“I want to see you when we get to Rochester. I don’t want tomorrow to be the end,” I say.
Her smile gets bigger as she laughs. “Are you serious?”
“As a heart attack.”
She winces. “Don’t say that.”
“I’m not having a heart attack,” I say with a chuckle. “I know you’re busy tomorrow, but I want to see you if you have time. After the party, maybe. And then the day after tomorrow. And the tomorrow after that.”
“That’s a lot of tomorrows.”
“It is, isn’t it?”
She pauses, trying to drop her head, but I tip her chin up so she’s looking at me. “I’d like that,” she says.
No matter how sure I was that she wanted this too, hearing her say it makes me feel like fireworks are exploding in my chest. I bring her face up an inch higher and drop my own head so my lips are a sliver away from hers. My eyes are still open, and so are hers, like we’re in the world’s best game of chicken.
I can see her cheeks rising, can spot the smile in her eyes. Can taste the mint toothpaste on her breath. Our first—and only—kiss felt like a dare … a dare we both won.
I want this one to feel like a promise.
The smile in her eyes shifts to something more—anticipation mixed with trust—and it almost knocks me over. I close the final distance, pressing my lips to hers with a tenderness that feels almost reverent.
This isn’t just a kiss. It’s an answer to every tear she’s cried tonight, my way of telling her:I see you. I choose you. You’re not alone.When her breath catches, it’s like she finally understands what I’m trying to say. Her hands slide from my face to the back of my neck, fingers threading into my hair, and the gentle pressure feels like her response:I choose you, too.
Her legs are still draped across my lap, her injured ankle resting gently over my thigh, and I’m careful not to do anything to hurt her. With every kiss, I want her to know she’s safe, that she doesn’t need to hide behind a smile anymore.
She tastes like mint and tears and a sweetness that belongs only to her. Her lips move with mine like we’ve done this a thousand times, but with a newness that makes my heart stutter. Each point of contact feels essential—her hands in my hair, my palm cradling her face, her weight against me. Every touch is confirmation of how right we are together.
I shift my hand from her face to the back of her head, cradling it, while my left hand drops to her waist. Holding her. Anchoring her to me.
The couch cushion dips under our combined weight, and we both laugh against each other’s mouths. The sound out of my throat is so happy, I barely recognize it. But it feels like the best version of me.
I pull back just enough to look at her dark lashes and flushed cheeks and the goodness that radiates from her eyes.
“How did I get so lucky?” I ask.
The look she gives me is so open, so unguarded, it robs me of all thought.
“I don’t think most people would consider a disastrous road trip lucky,” she laughs.
“Most people are idiots.”
She laughs again, and I’m struck by how she can still smile after a lifetime of hurts and disappointments.
I will never be one of them—a hurt or a disappointment, I silently promise.
I kiss her forehead, then her temple, then the corner of her mouth, wishing I was better with words. Wishing I could pause this moment and stay here forever instead of just tonight. Wishing I could make her understand that nobody has ever made me feel the way she does—like I’m not the cautionary tale in someone else’s story. Like maybe I’m the hero in my own.

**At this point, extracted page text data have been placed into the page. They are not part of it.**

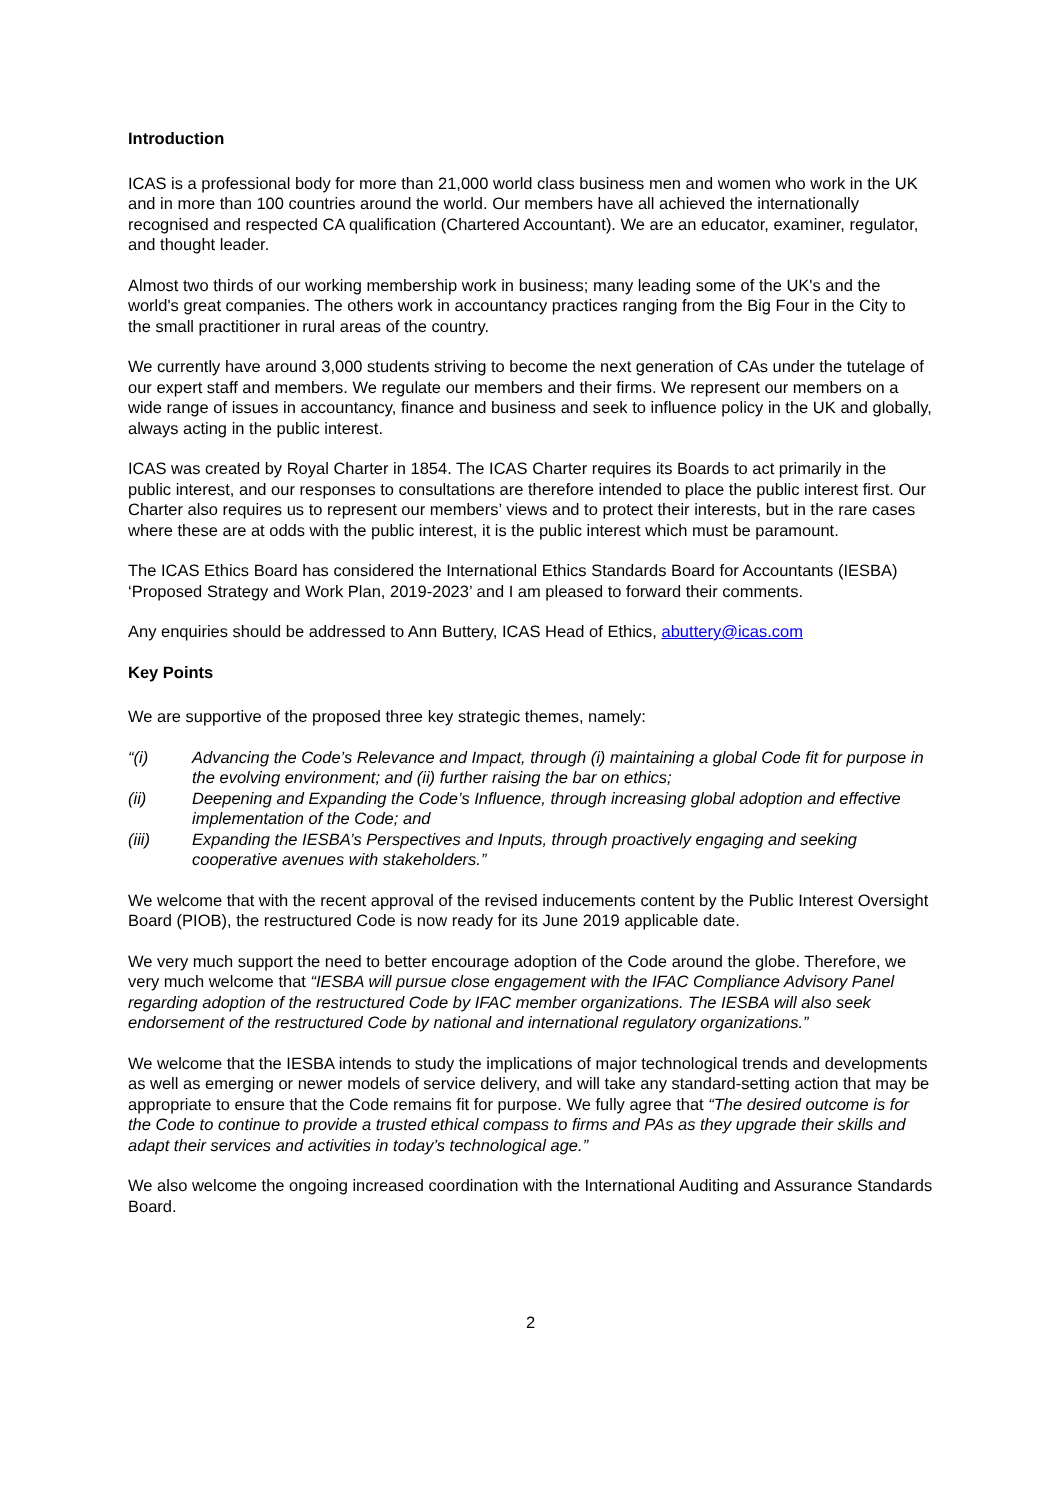Introduction
ICAS is a professional body for more than 21,000 world class business men and women who work in the UK and in more than 100 countries around the world. Our members have all achieved the internationally recognised and respected CA qualification (Chartered Accountant). We are an educator, examiner, regulator, and thought leader.
Almost two thirds of our working membership work in business; many leading some of the UK's and the world's great companies. The others work in accountancy practices ranging from the Big Four in the City to the small practitioner in rural areas of the country.
We currently have around 3,000 students striving to become the next generation of CAs under the tutelage of our expert staff and members. We regulate our members and their firms. We represent our members on a wide range of issues in accountancy, finance and business and seek to influence policy in the UK and globally, always acting in the public interest.
ICAS was created by Royal Charter in 1854. The ICAS Charter requires its Boards to act primarily in the public interest, and our responses to consultations are therefore intended to place the public interest first. Our Charter also requires us to represent our members’ views and to protect their interests, but in the rare cases where these are at odds with the public interest, it is the public interest which must be paramount.
The ICAS Ethics Board has considered the International Ethics Standards Board for Accountants (IESBA) ‘Proposed Strategy and Work Plan, 2019-2023’ and I am pleased to forward their comments.
Any enquiries should be addressed to Ann Buttery, ICAS Head of Ethics, abuttery@icas.com
Key Points
We are supportive of the proposed three key strategic themes, namely:
“(i) Advancing the Code’s Relevance and Impact, through (i) maintaining a global Code fit for purpose in the evolving environment; and (ii) further raising the bar on ethics;
(ii) Deepening and Expanding the Code’s Influence, through increasing global adoption and effective implementation of the Code; and
(iii) Expanding the IESBA’s Perspectives and Inputs, through proactively engaging and seeking cooperative avenues with stakeholders.”
We welcome that with the recent approval of the revised inducements content by the Public Interest Oversight Board (PIOB), the restructured Code is now ready for its June 2019 applicable date.
We very much support the need to better encourage adoption of the Code around the globe. Therefore, we very much welcome that “IESBA will pursue close engagement with the IFAC Compliance Advisory Panel regarding adoption of the restructured Code by IFAC member organizations. The IESBA will also seek endorsement of the restructured Code by national and international regulatory organizations.”
We welcome that the IESBA intends to study the implications of major technological trends and developments as well as emerging or newer models of service delivery, and will take any standard-setting action that may be appropriate to ensure that the Code remains fit for purpose. We fully agree that “The desired outcome is for the Code to continue to provide a trusted ethical compass to firms and PAs as they upgrade their skills and adapt their services and activities in today’s technological age.”
We also welcome the ongoing increased coordination with the International Auditing and Assurance Standards Board.
2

She puts her hand to my cheek, fingers feeling the scruff there. The tender expression on her face makes my chest tight.
“We probably need to decide what movie we’re going to watch,” she whispers.
“It’s cute that you think we’re going to watch anything at all,” I say.
Her laugh is so bright and genuine, even with tears still shimmering in her eyes. If I do nothing else tonight, I’m going to kiss her every hurt better.